== MATERIAL PROVIDED ==
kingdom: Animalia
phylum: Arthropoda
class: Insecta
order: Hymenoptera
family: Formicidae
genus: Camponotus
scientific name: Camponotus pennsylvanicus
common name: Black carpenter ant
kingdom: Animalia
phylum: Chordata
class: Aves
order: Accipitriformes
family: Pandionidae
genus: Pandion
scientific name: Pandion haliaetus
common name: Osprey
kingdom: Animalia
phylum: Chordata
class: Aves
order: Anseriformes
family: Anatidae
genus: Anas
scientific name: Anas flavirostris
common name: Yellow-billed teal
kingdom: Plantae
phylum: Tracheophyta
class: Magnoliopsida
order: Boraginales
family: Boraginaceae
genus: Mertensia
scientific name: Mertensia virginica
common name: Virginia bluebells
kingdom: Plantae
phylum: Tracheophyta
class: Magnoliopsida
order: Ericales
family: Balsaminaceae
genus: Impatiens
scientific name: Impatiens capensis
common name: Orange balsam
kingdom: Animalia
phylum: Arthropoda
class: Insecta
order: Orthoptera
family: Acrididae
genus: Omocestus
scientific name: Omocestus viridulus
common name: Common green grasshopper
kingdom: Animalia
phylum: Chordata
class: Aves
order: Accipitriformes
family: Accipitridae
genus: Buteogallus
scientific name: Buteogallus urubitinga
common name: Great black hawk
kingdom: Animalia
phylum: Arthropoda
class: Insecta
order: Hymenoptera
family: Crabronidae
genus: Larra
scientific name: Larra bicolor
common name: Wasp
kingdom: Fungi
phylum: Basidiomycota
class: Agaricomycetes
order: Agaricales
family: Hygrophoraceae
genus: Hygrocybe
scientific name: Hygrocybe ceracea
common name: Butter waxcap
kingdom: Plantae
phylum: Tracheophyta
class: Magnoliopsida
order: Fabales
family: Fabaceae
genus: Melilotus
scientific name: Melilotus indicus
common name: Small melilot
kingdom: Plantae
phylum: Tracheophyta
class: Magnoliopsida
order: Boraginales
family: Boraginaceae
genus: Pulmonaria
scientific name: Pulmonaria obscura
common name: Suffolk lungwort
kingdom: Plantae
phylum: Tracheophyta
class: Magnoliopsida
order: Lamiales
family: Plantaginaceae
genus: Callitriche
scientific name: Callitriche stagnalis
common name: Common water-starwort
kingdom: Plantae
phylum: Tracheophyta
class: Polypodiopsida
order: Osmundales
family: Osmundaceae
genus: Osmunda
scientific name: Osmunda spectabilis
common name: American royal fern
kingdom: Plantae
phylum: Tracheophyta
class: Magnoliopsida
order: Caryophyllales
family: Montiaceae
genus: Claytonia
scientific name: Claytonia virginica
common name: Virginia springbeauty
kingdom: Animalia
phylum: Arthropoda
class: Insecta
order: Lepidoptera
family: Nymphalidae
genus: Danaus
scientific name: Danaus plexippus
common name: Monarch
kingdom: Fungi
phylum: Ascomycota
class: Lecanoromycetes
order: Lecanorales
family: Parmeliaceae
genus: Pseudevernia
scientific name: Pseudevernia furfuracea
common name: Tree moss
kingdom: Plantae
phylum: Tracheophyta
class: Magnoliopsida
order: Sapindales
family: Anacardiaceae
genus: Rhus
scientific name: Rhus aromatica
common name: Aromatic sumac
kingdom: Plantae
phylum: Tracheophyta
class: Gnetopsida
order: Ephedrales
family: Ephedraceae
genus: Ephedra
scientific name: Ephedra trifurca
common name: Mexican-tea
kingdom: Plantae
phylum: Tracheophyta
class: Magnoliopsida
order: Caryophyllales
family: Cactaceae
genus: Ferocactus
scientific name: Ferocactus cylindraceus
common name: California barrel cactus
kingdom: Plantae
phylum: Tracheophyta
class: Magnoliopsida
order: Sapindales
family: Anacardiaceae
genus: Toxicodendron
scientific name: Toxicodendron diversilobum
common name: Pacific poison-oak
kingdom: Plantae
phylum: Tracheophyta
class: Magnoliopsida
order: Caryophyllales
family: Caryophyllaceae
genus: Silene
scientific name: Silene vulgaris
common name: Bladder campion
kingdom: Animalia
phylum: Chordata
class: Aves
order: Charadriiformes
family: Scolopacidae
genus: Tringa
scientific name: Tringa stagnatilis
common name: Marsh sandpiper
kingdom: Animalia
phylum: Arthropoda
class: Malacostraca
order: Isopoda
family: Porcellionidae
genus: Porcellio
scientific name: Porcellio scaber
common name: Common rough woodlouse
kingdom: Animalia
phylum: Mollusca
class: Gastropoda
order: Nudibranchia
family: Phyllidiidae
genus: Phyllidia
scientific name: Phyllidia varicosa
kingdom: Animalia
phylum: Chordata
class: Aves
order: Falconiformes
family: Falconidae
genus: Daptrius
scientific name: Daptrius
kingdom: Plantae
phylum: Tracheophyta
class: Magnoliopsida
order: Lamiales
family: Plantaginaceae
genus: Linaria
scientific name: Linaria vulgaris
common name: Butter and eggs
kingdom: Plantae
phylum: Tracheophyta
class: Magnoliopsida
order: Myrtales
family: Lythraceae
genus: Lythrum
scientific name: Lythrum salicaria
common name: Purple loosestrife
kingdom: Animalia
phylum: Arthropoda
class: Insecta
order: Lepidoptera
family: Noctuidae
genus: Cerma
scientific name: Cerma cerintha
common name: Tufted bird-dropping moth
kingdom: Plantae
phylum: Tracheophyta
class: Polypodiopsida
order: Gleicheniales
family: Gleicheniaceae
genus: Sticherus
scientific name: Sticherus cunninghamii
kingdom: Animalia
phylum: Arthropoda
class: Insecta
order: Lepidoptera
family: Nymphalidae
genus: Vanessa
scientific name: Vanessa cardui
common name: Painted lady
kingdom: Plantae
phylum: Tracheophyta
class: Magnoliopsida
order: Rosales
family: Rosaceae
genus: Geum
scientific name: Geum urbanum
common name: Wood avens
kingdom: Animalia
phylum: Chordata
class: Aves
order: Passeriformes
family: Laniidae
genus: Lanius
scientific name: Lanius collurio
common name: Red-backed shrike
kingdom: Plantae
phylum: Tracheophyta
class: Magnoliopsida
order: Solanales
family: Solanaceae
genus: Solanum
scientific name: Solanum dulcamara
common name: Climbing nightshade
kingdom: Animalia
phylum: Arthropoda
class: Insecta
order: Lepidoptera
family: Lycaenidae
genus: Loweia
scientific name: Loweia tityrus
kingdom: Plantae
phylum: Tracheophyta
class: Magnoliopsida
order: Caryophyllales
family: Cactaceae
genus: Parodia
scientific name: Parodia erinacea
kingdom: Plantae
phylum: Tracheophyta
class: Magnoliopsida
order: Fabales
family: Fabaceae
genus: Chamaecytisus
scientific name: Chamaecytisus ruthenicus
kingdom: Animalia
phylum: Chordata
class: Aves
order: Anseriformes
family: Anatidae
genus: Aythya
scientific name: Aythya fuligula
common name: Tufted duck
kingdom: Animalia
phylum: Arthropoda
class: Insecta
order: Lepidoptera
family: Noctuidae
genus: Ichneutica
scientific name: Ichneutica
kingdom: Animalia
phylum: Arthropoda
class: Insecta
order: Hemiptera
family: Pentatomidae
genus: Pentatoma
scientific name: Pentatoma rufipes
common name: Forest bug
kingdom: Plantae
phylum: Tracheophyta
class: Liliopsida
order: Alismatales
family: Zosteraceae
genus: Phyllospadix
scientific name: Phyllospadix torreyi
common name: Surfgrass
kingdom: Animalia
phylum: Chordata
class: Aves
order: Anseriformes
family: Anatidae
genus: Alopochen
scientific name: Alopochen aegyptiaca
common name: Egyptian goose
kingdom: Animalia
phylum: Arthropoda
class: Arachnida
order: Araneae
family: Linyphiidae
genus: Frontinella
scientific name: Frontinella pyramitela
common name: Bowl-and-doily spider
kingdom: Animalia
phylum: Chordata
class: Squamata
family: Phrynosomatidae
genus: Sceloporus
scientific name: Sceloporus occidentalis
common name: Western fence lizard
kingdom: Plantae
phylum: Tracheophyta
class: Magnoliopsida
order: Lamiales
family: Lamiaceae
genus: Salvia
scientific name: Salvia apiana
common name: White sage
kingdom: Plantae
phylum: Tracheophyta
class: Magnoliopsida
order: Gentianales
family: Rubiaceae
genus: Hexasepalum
===
> _TO DO_: Copy out, unchanged, the lines above that begin with the one containing "scientific name: Salvia apiana" and run through the last line.

> _REPLY_:
scientific name: Salvia apiana
common name: White sage
kingdom: Plantae
phylum: Tracheophyta
class: Magnoliopsida
order: Gentianales
family: Rubiaceae
genus: Hexasepalum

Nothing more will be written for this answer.